» **REQUIRED WORK**: How many lines in the records below contain "camera"? Answer with the number alone.

» **RECORDS FOR PROCESSING**:
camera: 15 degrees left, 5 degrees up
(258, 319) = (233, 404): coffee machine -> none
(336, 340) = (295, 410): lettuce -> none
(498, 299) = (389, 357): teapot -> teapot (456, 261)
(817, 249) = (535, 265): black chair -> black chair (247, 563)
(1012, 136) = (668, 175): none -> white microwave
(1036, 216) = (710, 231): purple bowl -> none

---

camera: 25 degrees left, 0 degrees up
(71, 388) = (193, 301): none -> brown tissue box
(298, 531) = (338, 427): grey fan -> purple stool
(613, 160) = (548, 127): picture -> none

» **EXPECTED ANSWER**: 2